TRY IT: When the word "Bedford" shows up in a line of the records below, copy that line.

Source data
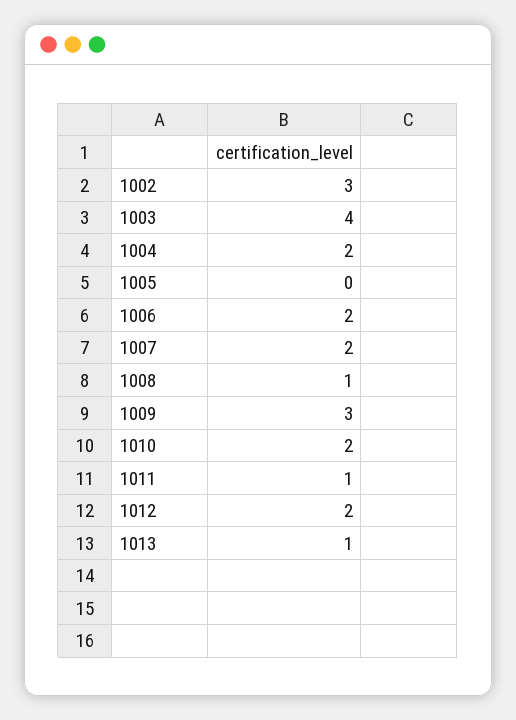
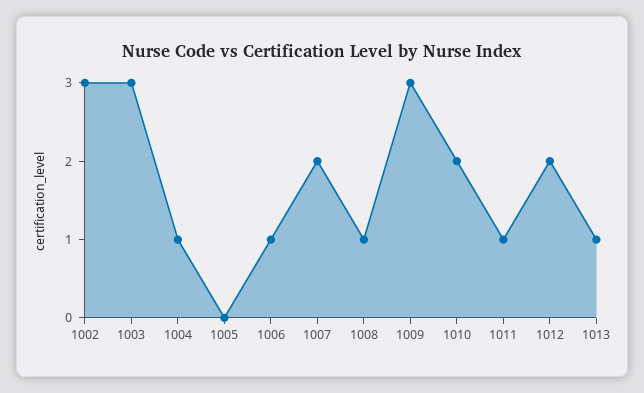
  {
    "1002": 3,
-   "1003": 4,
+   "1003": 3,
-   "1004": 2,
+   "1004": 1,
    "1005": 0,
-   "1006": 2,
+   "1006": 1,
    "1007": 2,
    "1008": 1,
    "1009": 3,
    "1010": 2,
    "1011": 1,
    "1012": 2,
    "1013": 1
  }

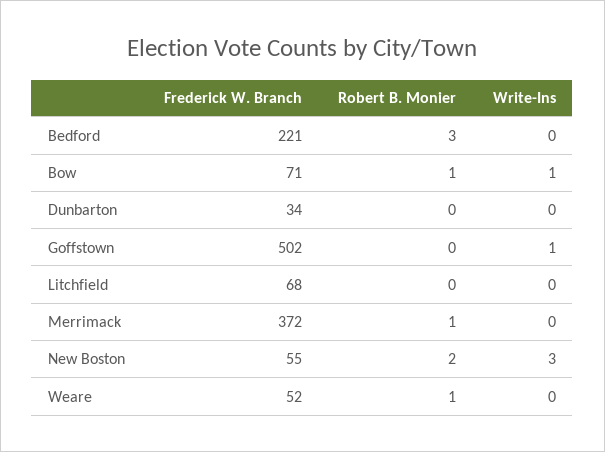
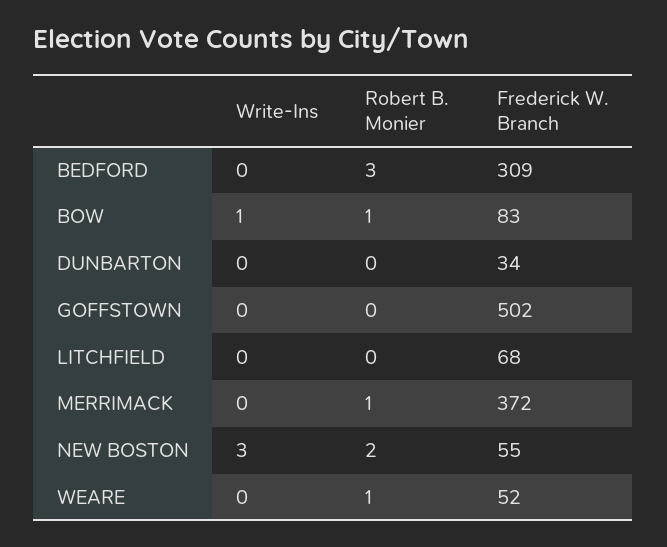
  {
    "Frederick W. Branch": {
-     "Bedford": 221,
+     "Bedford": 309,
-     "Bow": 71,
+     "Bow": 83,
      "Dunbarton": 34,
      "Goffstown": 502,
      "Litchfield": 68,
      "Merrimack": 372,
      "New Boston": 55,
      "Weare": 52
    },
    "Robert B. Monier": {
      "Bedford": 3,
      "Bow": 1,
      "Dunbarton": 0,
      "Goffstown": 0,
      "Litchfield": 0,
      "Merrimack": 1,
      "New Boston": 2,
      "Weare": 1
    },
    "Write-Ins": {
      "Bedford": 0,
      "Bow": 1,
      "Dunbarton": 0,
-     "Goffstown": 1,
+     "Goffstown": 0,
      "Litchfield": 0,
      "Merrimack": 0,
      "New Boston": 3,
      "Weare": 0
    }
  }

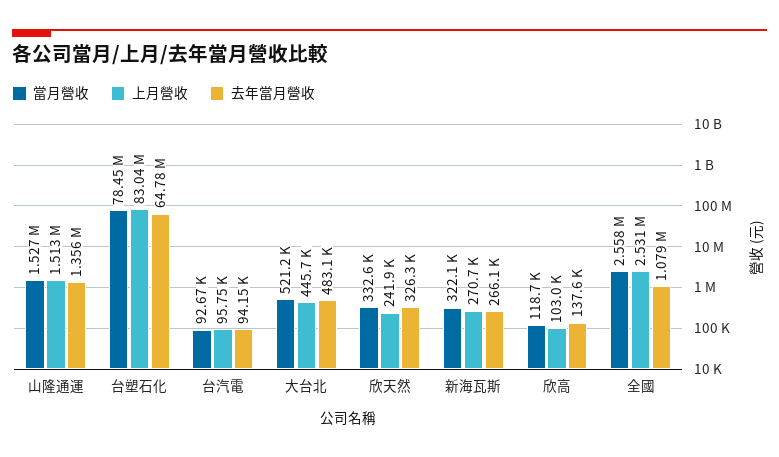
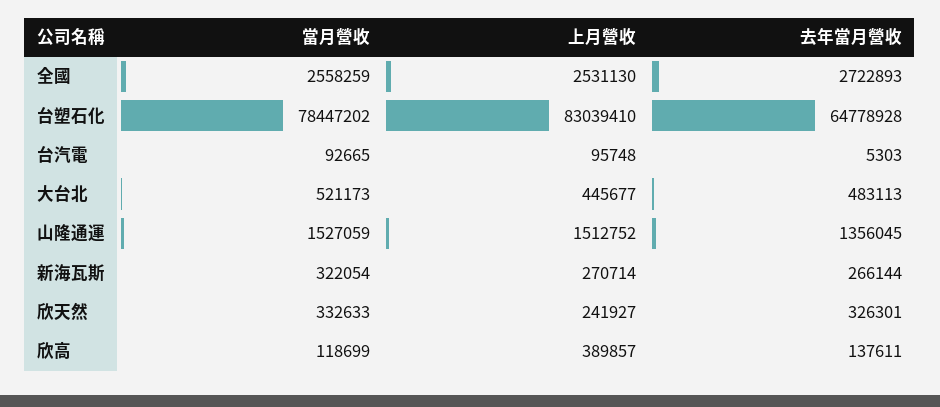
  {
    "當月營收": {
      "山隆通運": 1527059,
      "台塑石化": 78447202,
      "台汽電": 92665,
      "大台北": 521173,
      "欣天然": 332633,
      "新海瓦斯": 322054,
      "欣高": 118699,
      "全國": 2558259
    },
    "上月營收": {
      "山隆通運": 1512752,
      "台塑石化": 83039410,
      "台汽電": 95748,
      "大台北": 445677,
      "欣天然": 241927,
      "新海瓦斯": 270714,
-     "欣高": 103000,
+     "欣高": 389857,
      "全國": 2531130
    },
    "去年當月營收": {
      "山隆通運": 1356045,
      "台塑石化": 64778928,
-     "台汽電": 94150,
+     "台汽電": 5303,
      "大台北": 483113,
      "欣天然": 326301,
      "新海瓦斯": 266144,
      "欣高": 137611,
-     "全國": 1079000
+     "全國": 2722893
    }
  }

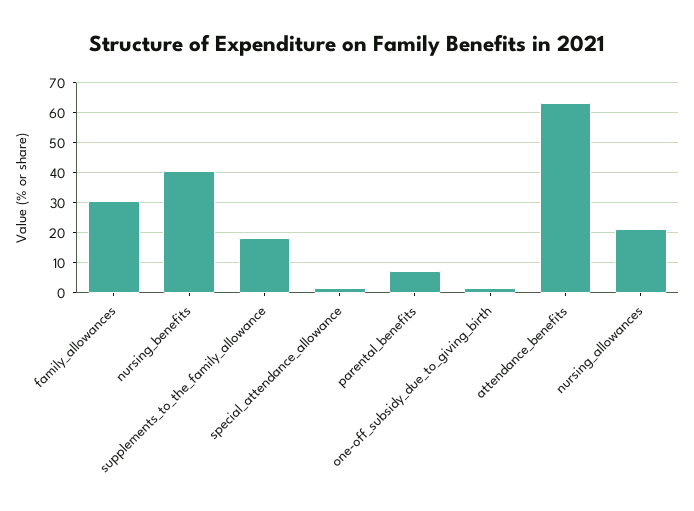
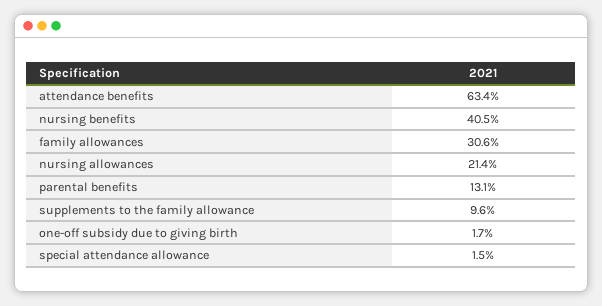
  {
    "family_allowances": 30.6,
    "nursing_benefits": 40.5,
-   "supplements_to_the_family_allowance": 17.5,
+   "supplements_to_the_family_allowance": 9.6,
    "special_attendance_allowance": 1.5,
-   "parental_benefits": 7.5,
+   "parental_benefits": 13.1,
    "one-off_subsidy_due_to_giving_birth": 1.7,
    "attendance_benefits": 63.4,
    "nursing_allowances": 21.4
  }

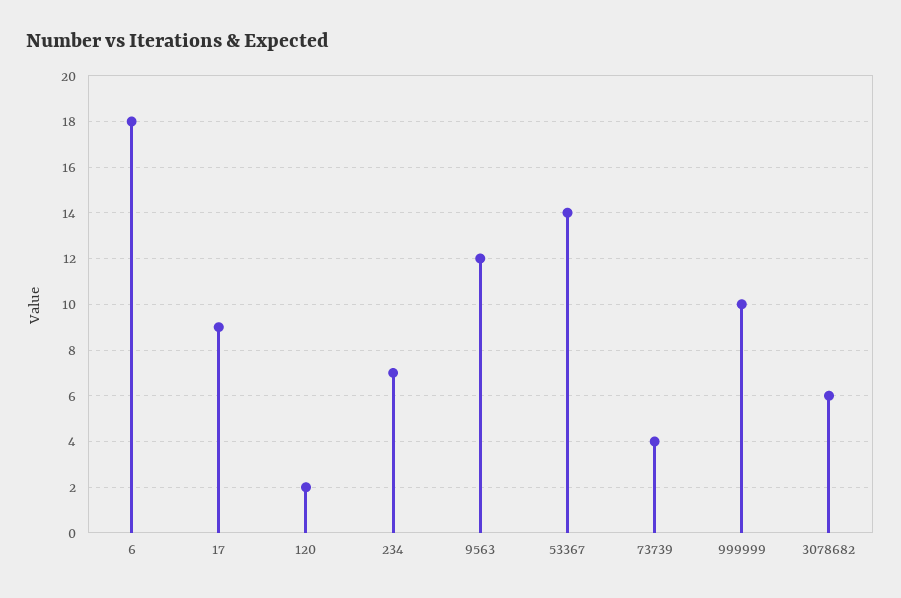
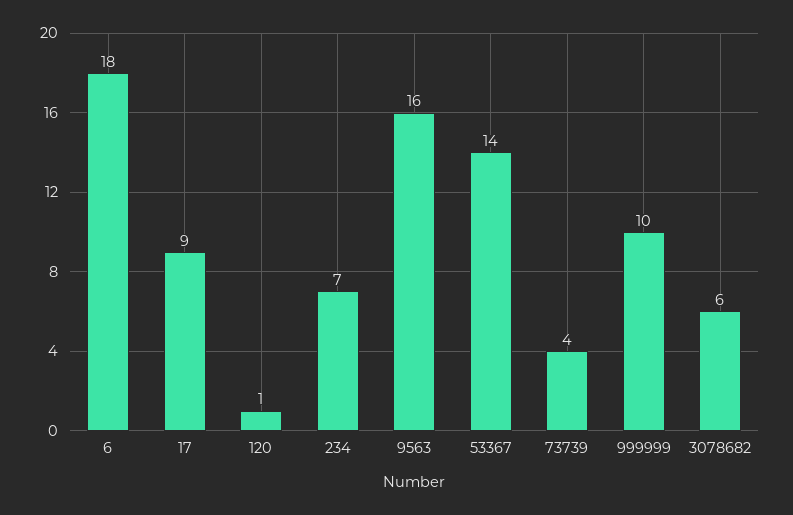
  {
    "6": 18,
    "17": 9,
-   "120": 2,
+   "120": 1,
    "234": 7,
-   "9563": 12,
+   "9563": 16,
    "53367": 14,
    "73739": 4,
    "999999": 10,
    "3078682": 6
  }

OUTPUT OF THE EXERCISE:
-     "Bedford": 221,
+     "Bedford": 309,
      "Bedford": 3,
      "Bedford": 0,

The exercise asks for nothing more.